Aplicações para a Prática Clínica

         Este grande estudo observacional traz à tona uma informação importante sobre o indicador de processo de qualidade hospitalar que é a taxa de TEV em pós-operatório. Fica nítido que o viés de vigilância afeta em muito este indicador. Por este estudo, fica claro que os hospitais com maiores taxas de eventos de TEV em pós-operatório são aqueles que mais fazem exames para diagnóstico desses eventos, e também são os hospitais com melhores taxas de aderência à prescrição de profilaxia para TEV. Isso demonstra que um hospital de mais qualidade, não só é melhor na profilaxia de TEV, mas também em seu diagnóstico, demonstrando uma maior preocupação com este tipo de evento adverso classicamente envolvido na evolução de pacientes cirúrgicos. Sendo assim, não é porque um hospital tem altas taxas de eventos por TEV em pós-operatório que ele é um hospital ruim. Pode ser apenas um hospital mais preocupado com este tipo de diagnóstico.

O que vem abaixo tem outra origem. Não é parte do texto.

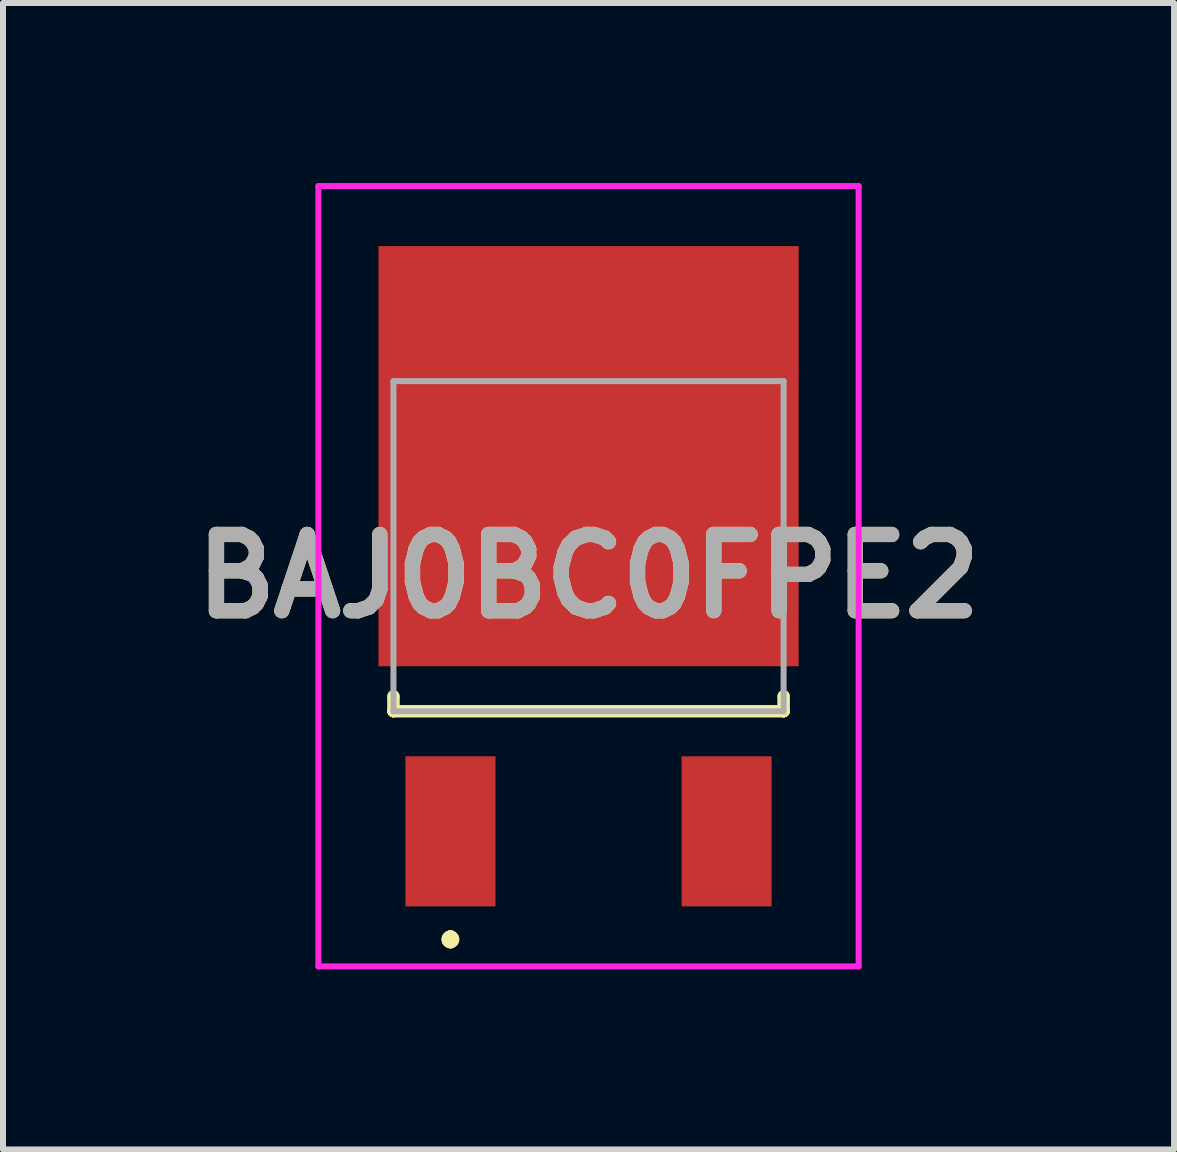
<source format=kicad_pcb>
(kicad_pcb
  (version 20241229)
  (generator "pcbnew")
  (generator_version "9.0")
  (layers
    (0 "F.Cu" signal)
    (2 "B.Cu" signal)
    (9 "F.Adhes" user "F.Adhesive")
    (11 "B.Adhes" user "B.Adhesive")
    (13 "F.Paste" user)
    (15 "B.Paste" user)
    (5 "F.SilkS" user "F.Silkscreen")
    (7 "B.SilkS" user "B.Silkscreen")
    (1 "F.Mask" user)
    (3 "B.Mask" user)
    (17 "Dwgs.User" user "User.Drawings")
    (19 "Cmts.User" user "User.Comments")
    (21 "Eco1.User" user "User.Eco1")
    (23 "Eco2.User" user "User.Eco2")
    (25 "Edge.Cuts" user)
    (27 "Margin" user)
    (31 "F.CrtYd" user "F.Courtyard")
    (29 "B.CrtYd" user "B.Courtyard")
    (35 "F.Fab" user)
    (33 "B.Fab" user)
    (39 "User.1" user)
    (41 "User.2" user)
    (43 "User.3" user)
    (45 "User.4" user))
  (footprint "BAJ0BC0FPE2"
    (layer "F.Cu")
    (at 6.755 6.05)
    (property "Reference" "BAJ0BC0FPE2" (at 0 0.5 0) (layer "F.SilkS") (effects (font (size 1.27 1.27) (thickness 0.254))))
    (attr smd)
    (fp_line (start -3.25 2.5) (end -3.25 2.5) (stroke (width 0.2) (type solid)) (layer "F.SilkS"))
    (fp_line (start -3.25 2.5) (end -3.25 2.75) (stroke (width 0.2) (type solid)) (layer "F.SilkS"))
    (fp_line (start -3.25 2.75) (end -3.25 2.5) (stroke (width 0.2) (type solid)) (layer "F.SilkS"))
    (fp_line (start -3.25 2.75) (end -3.25 2.75) (stroke (width 0.2) (type solid)) (layer "F.SilkS"))
    (fp_line (start -3.25 2.75) (end -3.25 2.75) (stroke (width 0.2) (type solid)) (layer "F.SilkS"))
    (fp_line (start -3.25 2.75) (end 3.25 2.75) (stroke (width 0.2) (type solid)) (layer "F.SilkS"))
    (fp_line (start -2.3 6.5) (end -2.3 6.5) (stroke (width 0.2) (type solid)) (layer "F.SilkS"))
    (fp_line (start -2.3 6.5) (end -2.3 6.5) (stroke (width 0.2) (type solid)) (layer "F.SilkS"))
    (fp_line (start -2.3 6.6) (end -2.3 6.6) (stroke (width 0.2) (type solid)) (layer "F.SilkS"))
    (fp_line (start 3.25 2.5) (end 3.25 2.5) (stroke (width 0.2) (type solid)) (layer "F.SilkS"))
    (fp_line (start 3.25 2.5) (end 3.25 2.75) (stroke (width 0.2) (type solid)) (layer "F.SilkS"))
    (fp_line (start 3.25 2.75) (end -3.25 2.75) (stroke (width 0.2) (type solid)) (layer "F.SilkS"))
    (fp_line (start 3.25 2.75) (end 3.25 2.5) (stroke (width 0.2) (type solid)) (layer "F.SilkS"))
    (fp_line (start 3.25 2.75) (end 3.25 2.75) (stroke (width 0.2) (type solid)) (layer "F.SilkS"))
    (fp_line (start 3.25 2.75) (end 3.25 2.75) (stroke (width 0.2) (type solid)) (layer "F.SilkS"))
    (fp_arc (start -2.3 6.5) (mid -2.25 6.55) (end -2.3 6.6) (stroke (width 0.2) (type solid)) (layer "F.SilkS"))
    (fp_arc (start -2.3 6.6) (mid -2.35 6.55) (end -2.3 6.5) (stroke (width 0.2) (type solid)) (layer "F.SilkS"))
    (fp_arc (start -2.3 6.6) (mid -2.35 6.55) (end -2.3 6.5) (stroke (width 0.2) (type solid)) (layer "F.SilkS"))
    (fp_line (start -4.5 -6) (end 4.5 -6) (stroke (width 0.1) (type solid)) (layer "F.CrtYd"))
    (fp_line (start -4.5 7) (end -4.5 -6) (stroke (width 0.1) (type solid)) (layer "F.CrtYd"))
    (fp_line (start 4.5 -6) (end 4.5 7) (stroke (width 0.1) (type solid)) (layer "F.CrtYd"))
    (fp_line (start 4.5 7) (end -4.5 7) (stroke (width 0.1) (type solid)) (layer "F.CrtYd"))
    (fp_line (start -3.25 -2.75) (end -3.25 2.75) (stroke (width 0.1) (type solid)) (layer "F.Fab"))
    (fp_line (start -3.25 2.75) (end 3.25 2.75) (stroke (width 0.1) (type solid)) (layer "F.Fab"))
    (fp_line (start 3.25 -2.75) (end -3.25 -2.75) (stroke (width 0.1) (type solid)) (layer "F.Fab"))
    (fp_line (start 3.25 2.75) (end 3.25 -2.75) (stroke (width 0.1) (type solid)) (layer "F.Fab"))
    (fp_text user "${REFERENCE}" (at 0 0.5 0) (layer "F.Fab") (effects (font (size 1.27 1.27) (thickness 0.254))))
    (pad "1" smd rect (at -2.3 4.75) (size 1.5 2.5) (layers "F.Cu" "F.Mask" "F.Paste"))
    (pad "2" smd rect (at 0 -1.5 90) (size 7 7) (layers "F.Cu" "F.Mask" "F.Paste"))
    (pad "3" smd rect (at 2.3 4.75) (size 1.5 2.5) (layers "F.Cu" "F.Mask" "F.Paste")))
  (gr_rect
    (start -3 -3)
    (end 16.51 16.1)
    (stroke (width 0.1) (type default))
    (fill no)
    (layer "Edge.Cuts")))
</source>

        Discutir indicadores de qualidade é algo difícil, e difícil também é encontrar indicadores de resultado apropriados para medir a qualidade de um hospital. Medir a taxa de profilaxia de TEV é um indicador de processo, já medir a taxa de TEV em pós-operatório é um indicador de resultado. Normalmente, queremos encontrar um bom indicador de resultado, muito mais que de processo, mas neste caso em específico conforme demonstra o estudo, não necessariamente encontrar menores taxas de TEV significa estar falando de um hospital melhor. Talvez nesse sentido, utilizar o indicador de taxa de profilaxia de TEV em pós-operatório seja mais adequado para avaliar a qualidade, uma vez que se imaginarmos que a profilaxia está 100% adequada em termos de prescrição, poderíamos subentender que os eventos que ocorressem estariam além da possibilidade de profilaxia. Isso significa que estes eventos, no contexto de profilaxia 100% correta, não seriam evitáveis diante das medidas existentes hoje, e portanto, a despeito de ruins, seriam toleráveis. Diferente da situação em que há taxa baixa de eventos de TEV por falta de diagnóstico, em um hospital com adesão de profilaxia baixa, demostraria que este hospital oferece riscos a seus pacientes. Uma vez que trabalhar segurança do paciente é diminuir os riscos de eventos adversos (só tornando sua ocorrência a nível zero, quando viável), sugiro a utilização do indicador de processo neste caso em específico.

 

Bibliografia

1.                  Bilimoria KY et al. Evaluation of surveillance bias and the validity of the venous thromboembolism quality measure. JAMA 2013 Oct 9; 310:1482 (link para o artigo).